The challenge for this class of drugs will be striking a balance — suppressing inflammation without causing serious side effects. Several anti-inflammatory candidates are in the pipeline, including BioVie’s phase 3 drug candidate bezisterim.
Blockbuster GLP-1 weight loss drugs have also shown early promise in Alzheimer’s appearing to drive down inflammation and protect brain function. Novo Nordisk is conducting two phase 3 Alzheimer’s trials that could show whether the treatments slow cognitive decline, although the side effects may pose a concern for older adults.
Treating early
Another important trend is the shift toward early intervention and diagnosing through biomarkers, rather than waiting for patients to develop symptoms.
“It’s been clear for decades that the Alzheimer’s disease process starts 15 to 20 years before there are any symptoms or impairment,” Hurko said. Starting treatment sooner could head off or delay disease, he said.
The FDA last year released draft guidance to help researchers design trials for earlier-stage Alzheimer’s, including diagnostic criteria and trial endpoints.

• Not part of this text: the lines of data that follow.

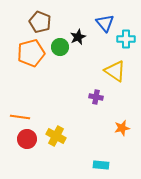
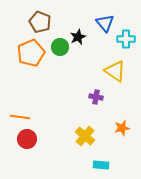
orange pentagon: rotated 8 degrees counterclockwise
yellow cross: moved 29 px right; rotated 12 degrees clockwise
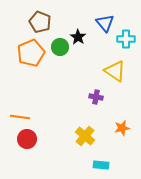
black star: rotated 14 degrees counterclockwise
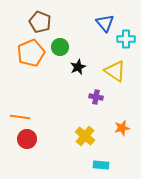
black star: moved 30 px down; rotated 14 degrees clockwise
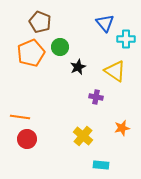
yellow cross: moved 2 px left
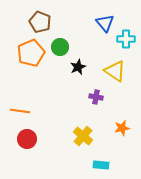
orange line: moved 6 px up
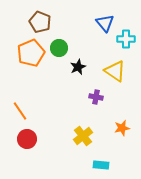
green circle: moved 1 px left, 1 px down
orange line: rotated 48 degrees clockwise
yellow cross: rotated 12 degrees clockwise
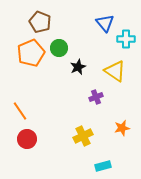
purple cross: rotated 32 degrees counterclockwise
yellow cross: rotated 12 degrees clockwise
cyan rectangle: moved 2 px right, 1 px down; rotated 21 degrees counterclockwise
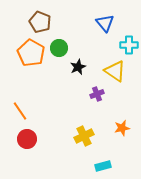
cyan cross: moved 3 px right, 6 px down
orange pentagon: rotated 20 degrees counterclockwise
purple cross: moved 1 px right, 3 px up
yellow cross: moved 1 px right
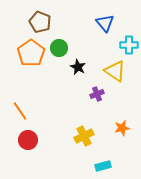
orange pentagon: rotated 8 degrees clockwise
black star: rotated 21 degrees counterclockwise
red circle: moved 1 px right, 1 px down
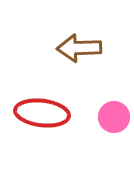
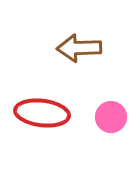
pink circle: moved 3 px left
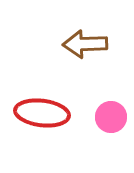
brown arrow: moved 6 px right, 4 px up
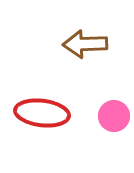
pink circle: moved 3 px right, 1 px up
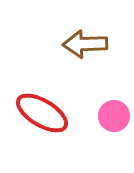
red ellipse: rotated 24 degrees clockwise
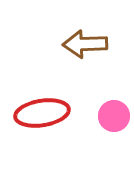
red ellipse: rotated 40 degrees counterclockwise
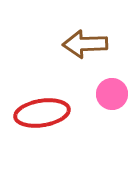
pink circle: moved 2 px left, 22 px up
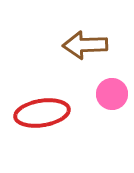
brown arrow: moved 1 px down
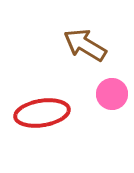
brown arrow: rotated 33 degrees clockwise
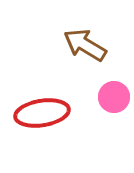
pink circle: moved 2 px right, 3 px down
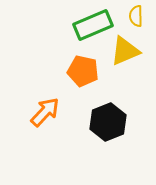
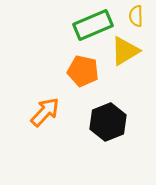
yellow triangle: rotated 8 degrees counterclockwise
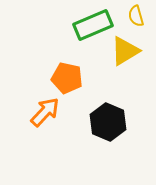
yellow semicircle: rotated 15 degrees counterclockwise
orange pentagon: moved 16 px left, 7 px down
black hexagon: rotated 15 degrees counterclockwise
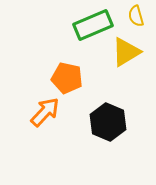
yellow triangle: moved 1 px right, 1 px down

“If I had to pick one thing, even more than the inflammation, even more than the GLP-1s, or the [tau drugs], all of which have some promise, this gives me the greatest hope that we're really going to make some progress,” Hurko said.
Now, the goal is to determine which biomarkers to use. The work of organizations such as the Alzheimer's Disease Neuroimaging Initiative, which has worked to validate biomarkers, will help identify those targets in presymptomatic patients.
In the meantime, the wait for a truly game-changing treatment may be further down the road.